## Your goal:
Exact copy required. Repeat the records, but keep the pictures out.

## Material for the task:
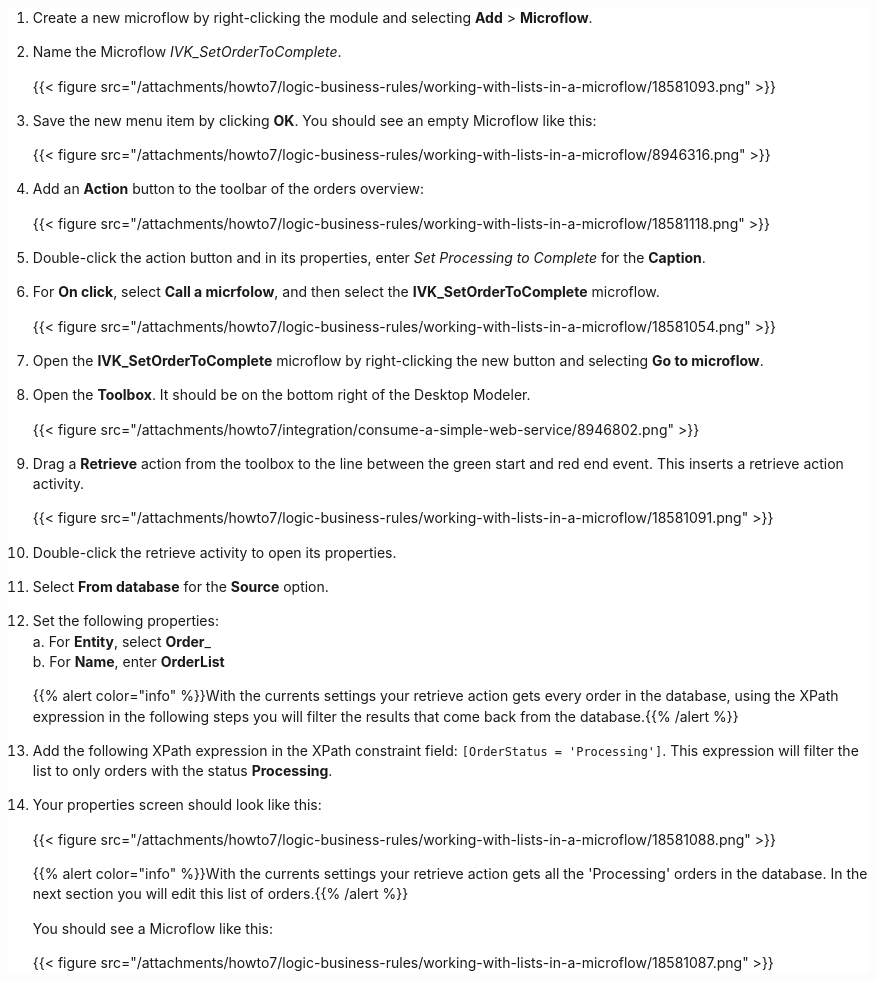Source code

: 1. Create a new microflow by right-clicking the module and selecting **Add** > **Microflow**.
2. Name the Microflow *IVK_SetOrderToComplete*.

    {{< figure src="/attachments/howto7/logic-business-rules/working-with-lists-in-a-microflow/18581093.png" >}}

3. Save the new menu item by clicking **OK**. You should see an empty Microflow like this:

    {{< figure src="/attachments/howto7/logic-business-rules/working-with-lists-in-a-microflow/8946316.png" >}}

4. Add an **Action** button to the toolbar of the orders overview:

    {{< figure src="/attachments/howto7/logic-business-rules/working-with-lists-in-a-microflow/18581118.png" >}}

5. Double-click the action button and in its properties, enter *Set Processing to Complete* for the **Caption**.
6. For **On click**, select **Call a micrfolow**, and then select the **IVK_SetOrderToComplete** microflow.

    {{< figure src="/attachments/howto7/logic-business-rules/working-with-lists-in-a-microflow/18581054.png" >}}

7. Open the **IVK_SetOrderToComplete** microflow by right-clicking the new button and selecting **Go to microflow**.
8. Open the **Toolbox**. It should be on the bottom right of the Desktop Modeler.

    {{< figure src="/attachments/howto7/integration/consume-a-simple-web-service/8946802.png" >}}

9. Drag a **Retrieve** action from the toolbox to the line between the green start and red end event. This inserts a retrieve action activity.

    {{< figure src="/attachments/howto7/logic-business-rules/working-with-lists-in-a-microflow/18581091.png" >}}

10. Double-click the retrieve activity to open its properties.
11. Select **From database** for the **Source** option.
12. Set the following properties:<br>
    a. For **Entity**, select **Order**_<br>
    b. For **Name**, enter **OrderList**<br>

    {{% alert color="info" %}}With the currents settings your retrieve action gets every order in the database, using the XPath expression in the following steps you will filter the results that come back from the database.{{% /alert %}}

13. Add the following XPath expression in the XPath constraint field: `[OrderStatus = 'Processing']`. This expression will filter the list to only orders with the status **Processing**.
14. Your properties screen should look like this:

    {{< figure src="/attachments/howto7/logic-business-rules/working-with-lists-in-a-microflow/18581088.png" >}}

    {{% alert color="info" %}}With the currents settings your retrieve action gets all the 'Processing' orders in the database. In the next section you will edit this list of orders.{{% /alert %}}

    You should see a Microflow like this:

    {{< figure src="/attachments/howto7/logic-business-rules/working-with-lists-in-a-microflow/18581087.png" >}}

## Reply:
Source code

: 1. Create a new microflow by right-clicking the module and selecting **Add** > **Microflow**.
2. Name the Microflow *IVK_SetOrderToComplete*.

    {{< figure src="/attachments/howto7/logic-business-rules/working-with-lists-in-a-microflow/18581093.png" >}}

3. Save the new menu item by clicking **OK**. You should see an empty Microflow like this:

    {{< figure src="/attachments/howto7/logic-business-rules/working-with-lists-in-a-microflow/8946316.png" >}}

4. Add an **Action** button to the toolbar of the orders overview:

    {{< figure src="/attachments/howto7/logic-business-rules/working-with-lists-in-a-microflow/18581118.png" >}}

5. Double-click the action button and in its properties, enter *Set Processing to Complete* for the **Caption**.
6. For **On click**, select **Call a micrfolow**, and then select the **IVK_SetOrderToComplete** microflow.

    {{< figure src="/attachments/howto7/logic-business-rules/working-with-lists-in-a-microflow/18581054.png" >}}

7. Open the **IVK_SetOrderToComplete** microflow by right-clicking the new button and selecting **Go to microflow**.
8. Open the **Toolbox**. It should be on the bottom right of the Desktop Modeler.

    {{< figure src="/attachments/howto7/integration/consume-a-simple-web-service/8946802.png" >}}

9. Drag a **Retrieve** action from the toolbox to the line between the green start and red end event. This inserts a retrieve action activity.

    {{< figure src="/attachments/howto7/logic-business-rules/working-with-lists-in-a-microflow/18581091.png" >}}

10. Double-click the retrieve activity to open its properties.
11. Select **From database** for the **Source** option.
12. Set the following properties:<br>
    a. For **Entity**, select **Order**_<br>
    b. For **Name**, enter **OrderList**<br>

    {{% alert color="info" %}}With the currents settings your retrieve action gets every order in the database, using the XPath expression in the following steps you will filter the results that come back from the database.{{% /alert %}}

13. Add the following XPath expression in the XPath constraint field: `[OrderStatus = 'Processing']`. This expression will filter the list to only orders with the status **Processing**.
14. Your properties screen should look like this:

    {{< figure src="/attachments/howto7/logic-business-rules/working-with-lists-in-a-microflow/18581088.png" >}}

    {{% alert color="info" %}}With the currents settings your retrieve action gets all the 'Processing' orders in the database. In the next section you will edit this list of orders.{{% /alert %}}

    You should see a Microflow like this:

    {{< figure src="/attachments/howto7/logic-business-rules/working-with-lists-in-a-microflow/18581087.png" >}}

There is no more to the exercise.